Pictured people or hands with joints
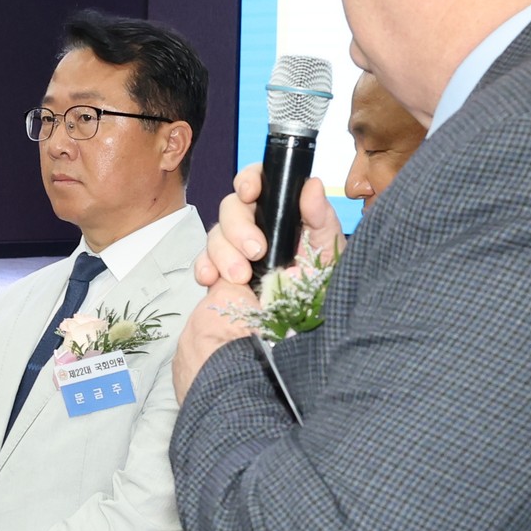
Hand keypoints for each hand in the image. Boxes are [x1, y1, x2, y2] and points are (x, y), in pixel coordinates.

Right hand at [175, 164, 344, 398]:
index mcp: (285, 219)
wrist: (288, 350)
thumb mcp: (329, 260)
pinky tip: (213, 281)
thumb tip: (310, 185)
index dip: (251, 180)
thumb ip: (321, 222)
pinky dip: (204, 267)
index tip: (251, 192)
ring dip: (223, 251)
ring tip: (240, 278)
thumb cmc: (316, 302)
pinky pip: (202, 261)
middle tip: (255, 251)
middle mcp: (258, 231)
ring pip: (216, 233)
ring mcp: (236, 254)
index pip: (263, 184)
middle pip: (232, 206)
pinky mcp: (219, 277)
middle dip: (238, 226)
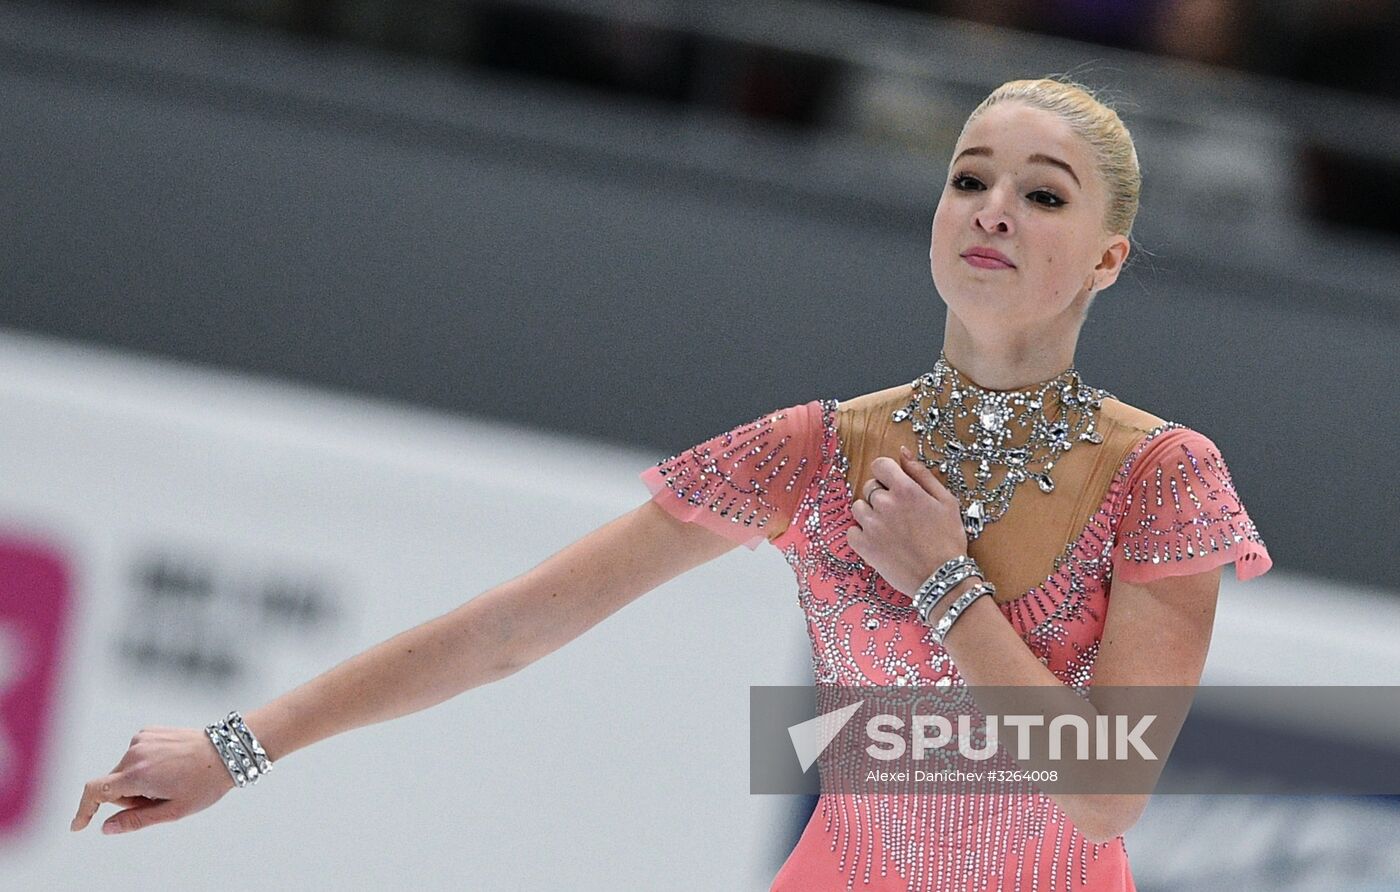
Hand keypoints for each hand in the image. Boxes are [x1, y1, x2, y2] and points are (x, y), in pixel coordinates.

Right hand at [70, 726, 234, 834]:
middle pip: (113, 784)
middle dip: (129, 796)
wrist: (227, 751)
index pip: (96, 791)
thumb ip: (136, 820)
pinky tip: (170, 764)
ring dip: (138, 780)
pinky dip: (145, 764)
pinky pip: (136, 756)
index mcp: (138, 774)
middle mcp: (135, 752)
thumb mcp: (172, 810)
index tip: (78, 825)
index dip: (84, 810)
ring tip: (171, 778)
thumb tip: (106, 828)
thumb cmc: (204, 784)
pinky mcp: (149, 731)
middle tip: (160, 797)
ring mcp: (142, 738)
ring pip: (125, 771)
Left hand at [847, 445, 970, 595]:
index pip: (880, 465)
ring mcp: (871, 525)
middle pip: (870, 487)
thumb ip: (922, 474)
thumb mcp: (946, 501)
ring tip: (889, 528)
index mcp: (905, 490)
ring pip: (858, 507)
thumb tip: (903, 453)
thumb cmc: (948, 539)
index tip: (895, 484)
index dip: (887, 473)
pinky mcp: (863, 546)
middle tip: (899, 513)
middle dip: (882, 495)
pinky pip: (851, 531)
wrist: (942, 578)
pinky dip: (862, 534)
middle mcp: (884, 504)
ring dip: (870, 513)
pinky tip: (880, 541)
* * *
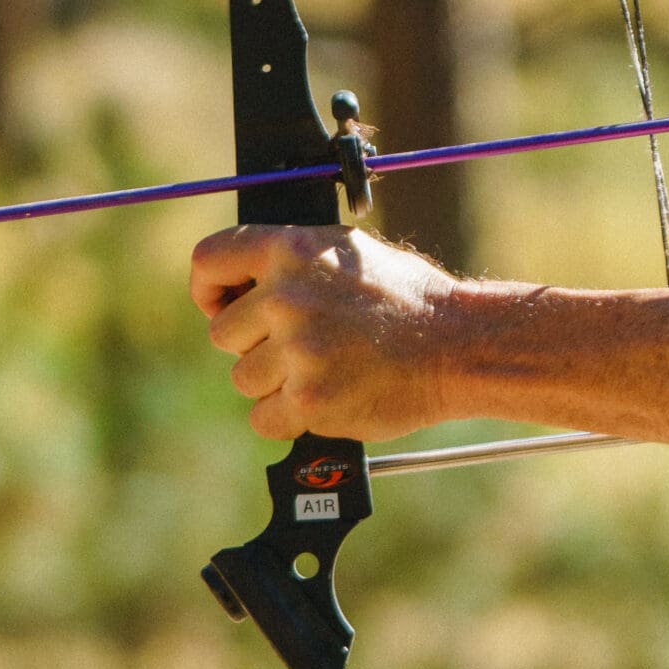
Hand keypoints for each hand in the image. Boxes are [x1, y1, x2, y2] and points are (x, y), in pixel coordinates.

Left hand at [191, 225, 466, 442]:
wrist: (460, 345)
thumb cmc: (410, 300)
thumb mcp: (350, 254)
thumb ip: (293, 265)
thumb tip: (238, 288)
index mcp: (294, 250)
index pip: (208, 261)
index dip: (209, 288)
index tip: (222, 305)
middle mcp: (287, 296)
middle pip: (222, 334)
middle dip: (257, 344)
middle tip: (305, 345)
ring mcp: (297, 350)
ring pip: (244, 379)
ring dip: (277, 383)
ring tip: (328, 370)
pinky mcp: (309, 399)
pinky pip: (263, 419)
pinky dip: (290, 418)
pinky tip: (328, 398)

__Work request__
What you give back must be the stretch above, starting at the line with "ring pip: (125, 771)" and ending at the line with "pinky tip: (880, 541)", copied exactly.

__Finished task__
ring pip: (125, 771)
Left hand at [847, 445, 970, 595]:
index pip: (880, 465)
ring mcp: (871, 525)
middle pip: (870, 487)
thumb ip: (922, 474)
thumb mcp: (946, 501)
ring tip: (889, 528)
index mcp: (905, 490)
ring pip: (858, 507)
thumb tip: (903, 453)
thumb cmc: (948, 539)
index tip: (895, 484)
index dip: (887, 473)
pinky mcp: (863, 546)
middle tip: (899, 513)
middle dip: (882, 495)
pinky pip: (851, 531)
wrist: (942, 578)
pinky dip: (862, 534)
middle mcp: (884, 504)
ring dip: (870, 513)
pinky tip: (880, 541)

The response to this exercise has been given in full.